### Tâche à réaliser
Selon l'extrait sur l'Ouverture émotionnelle, à quoi le concept d'interoception fait-il référence ?

### Extrait fourni

◇ ◇ ◇ ◇ ◇ ◇ ◇

Perception des indicateurs internes et externes (PERINT et PEREXT) : Le modèle de l’OE tient compte du lien entre l’activation du système nerveux autonome et la conscience de ses émotions. Bien que l’activation ne soit pas toujours directement accessible et traduite en émotions, ce sont ces signaux internes, qui, s’ils sont perçus, produisent le sentiment d’activation et/ou d’émotion. Ces signaux sont évidemment aussi sujets à des biais, perceptions imprécises ou erronées (voir p. ex. Asmundson et al., 2001). Certaines personnes peuvent se différencier des autres par une plus ou moins grande sensibilité à ces informations corporelles spécifiques,

Bliss-Moreau, & Aronson, 2004). Le concept d’interoception fait référence à la perception de ces indicateurs somatiques internes tels le rythme cardiaque, la température ou la douleur. Ce processus reçoit une attention particulière dans le concept d’Ouverture émotionnelle puisqu’une dimension, la perception des indicateurs internes, lui est consacrée. Certains font l’hypothèse que l’alexithymie, en empêchant la réalisation d’un traitement complet des émotions, pousse les individus à se focaliser sur les sensations somatiques de l’activation émotionnelle qui ne sont pas reconnues en tant que telles (Lundh & Simonsson-Sarnecki, 2001). Les personnes alexithymiques ont des niveaux élevés d’activité du système nerveux sympathique au repos, sans être plus réactives aux stresseurs (voire l’inverse). Cependant, ces résultats ne sont pas encore très robustes et les études se sont limitées à des stresseurs artificiels en laboratoire (Lumley et al., 2007). Partant de ces hypothèses et premières observations, nous supposons que les personnes qui ont le plus de difficultés à identifier leurs émotions sont aussi peut-être « submergées » par leurs sensations corporelles en raison des perturbations du système nerveux autonome qui y sont associées. Ainsi, il se peut que les dimensions de perception des indicateurs internes et externes des émotions soient liées à cette difficulté observée chez les personnes alexithymiques. On peut aussi s’attendre à ce que l’autre facette de l’alexithymie, le style de pensée concret (EOT) montre la relation inverse, la personne ayant des scores élevés à cette dimension prêtant plus attention aux aspects concrets de l’expérience.

◇ ◇ ◇ ◇ ◇ ◇ ◇

### Informations fournies

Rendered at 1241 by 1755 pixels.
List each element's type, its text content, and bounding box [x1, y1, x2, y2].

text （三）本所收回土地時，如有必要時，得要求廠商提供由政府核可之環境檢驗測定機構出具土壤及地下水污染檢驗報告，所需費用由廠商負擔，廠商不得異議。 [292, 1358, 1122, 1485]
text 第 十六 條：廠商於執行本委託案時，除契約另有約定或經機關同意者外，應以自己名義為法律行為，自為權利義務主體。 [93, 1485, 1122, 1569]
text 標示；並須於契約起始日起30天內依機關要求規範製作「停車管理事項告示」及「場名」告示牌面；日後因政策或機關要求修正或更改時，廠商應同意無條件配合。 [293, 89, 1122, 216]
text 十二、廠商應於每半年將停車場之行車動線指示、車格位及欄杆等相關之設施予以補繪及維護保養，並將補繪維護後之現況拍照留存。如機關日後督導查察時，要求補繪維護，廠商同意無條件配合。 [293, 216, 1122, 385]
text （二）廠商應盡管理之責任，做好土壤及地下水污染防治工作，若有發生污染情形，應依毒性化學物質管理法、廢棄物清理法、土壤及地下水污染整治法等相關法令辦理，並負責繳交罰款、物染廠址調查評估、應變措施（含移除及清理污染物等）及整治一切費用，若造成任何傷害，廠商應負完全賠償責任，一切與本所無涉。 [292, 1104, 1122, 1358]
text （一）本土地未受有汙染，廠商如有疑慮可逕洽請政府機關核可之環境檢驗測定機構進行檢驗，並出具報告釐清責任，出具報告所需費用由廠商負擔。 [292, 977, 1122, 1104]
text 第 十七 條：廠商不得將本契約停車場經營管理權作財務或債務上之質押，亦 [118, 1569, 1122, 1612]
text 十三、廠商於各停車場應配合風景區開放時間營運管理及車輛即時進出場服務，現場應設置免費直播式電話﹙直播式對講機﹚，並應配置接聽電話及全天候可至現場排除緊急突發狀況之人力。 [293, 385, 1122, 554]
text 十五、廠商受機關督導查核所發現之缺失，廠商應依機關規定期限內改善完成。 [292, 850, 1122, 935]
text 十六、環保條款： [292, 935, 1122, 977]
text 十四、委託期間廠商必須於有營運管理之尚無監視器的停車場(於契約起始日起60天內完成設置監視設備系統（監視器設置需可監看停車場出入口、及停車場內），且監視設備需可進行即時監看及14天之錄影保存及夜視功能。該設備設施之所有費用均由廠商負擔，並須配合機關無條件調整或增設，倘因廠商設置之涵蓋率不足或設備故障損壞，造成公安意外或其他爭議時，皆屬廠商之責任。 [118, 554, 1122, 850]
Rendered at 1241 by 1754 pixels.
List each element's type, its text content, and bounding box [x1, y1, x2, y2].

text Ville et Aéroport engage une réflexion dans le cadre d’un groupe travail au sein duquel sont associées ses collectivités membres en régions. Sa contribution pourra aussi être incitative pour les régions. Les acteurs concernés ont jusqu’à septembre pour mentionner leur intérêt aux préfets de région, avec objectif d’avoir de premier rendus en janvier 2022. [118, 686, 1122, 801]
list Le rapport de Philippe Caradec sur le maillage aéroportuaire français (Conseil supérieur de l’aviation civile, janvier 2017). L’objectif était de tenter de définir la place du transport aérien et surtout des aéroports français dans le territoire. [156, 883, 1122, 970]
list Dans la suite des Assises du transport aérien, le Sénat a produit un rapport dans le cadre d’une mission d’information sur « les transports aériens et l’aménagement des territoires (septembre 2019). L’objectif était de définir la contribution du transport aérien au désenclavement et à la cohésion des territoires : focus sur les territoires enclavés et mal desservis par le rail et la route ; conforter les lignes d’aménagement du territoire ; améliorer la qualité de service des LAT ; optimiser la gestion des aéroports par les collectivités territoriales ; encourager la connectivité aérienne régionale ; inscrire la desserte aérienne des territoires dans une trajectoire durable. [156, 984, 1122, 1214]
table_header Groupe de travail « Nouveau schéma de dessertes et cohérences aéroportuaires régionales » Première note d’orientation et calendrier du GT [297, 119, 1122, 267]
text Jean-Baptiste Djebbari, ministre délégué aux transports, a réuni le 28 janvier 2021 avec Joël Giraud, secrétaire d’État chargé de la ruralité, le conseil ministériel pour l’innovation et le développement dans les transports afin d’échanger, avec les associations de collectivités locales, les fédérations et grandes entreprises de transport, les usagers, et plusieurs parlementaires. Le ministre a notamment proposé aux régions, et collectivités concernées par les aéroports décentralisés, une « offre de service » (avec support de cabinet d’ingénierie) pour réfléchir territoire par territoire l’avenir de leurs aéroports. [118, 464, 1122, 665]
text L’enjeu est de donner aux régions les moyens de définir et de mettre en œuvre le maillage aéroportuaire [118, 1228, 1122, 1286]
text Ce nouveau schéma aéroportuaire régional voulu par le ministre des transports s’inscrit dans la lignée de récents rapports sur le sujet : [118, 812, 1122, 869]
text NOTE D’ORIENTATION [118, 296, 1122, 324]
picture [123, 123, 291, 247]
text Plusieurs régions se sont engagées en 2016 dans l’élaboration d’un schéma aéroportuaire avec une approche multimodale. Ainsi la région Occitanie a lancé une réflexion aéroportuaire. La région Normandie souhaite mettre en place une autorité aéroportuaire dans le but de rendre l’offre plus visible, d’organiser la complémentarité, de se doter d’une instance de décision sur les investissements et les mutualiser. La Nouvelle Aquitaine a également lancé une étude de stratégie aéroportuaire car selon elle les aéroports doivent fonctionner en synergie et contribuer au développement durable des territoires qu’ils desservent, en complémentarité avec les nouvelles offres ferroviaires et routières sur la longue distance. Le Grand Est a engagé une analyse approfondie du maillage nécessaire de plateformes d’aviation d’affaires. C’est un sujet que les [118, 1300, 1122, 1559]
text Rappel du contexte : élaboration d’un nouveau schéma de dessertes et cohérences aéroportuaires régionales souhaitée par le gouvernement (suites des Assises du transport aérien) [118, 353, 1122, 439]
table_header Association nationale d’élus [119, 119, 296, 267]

◇ ◇ ◇ ◇ ◇ ◇ ◇

### Réponse attendue
À la perception des indicateurs somatiques internes, tels le rythme cardiaque, la température ou la douleur.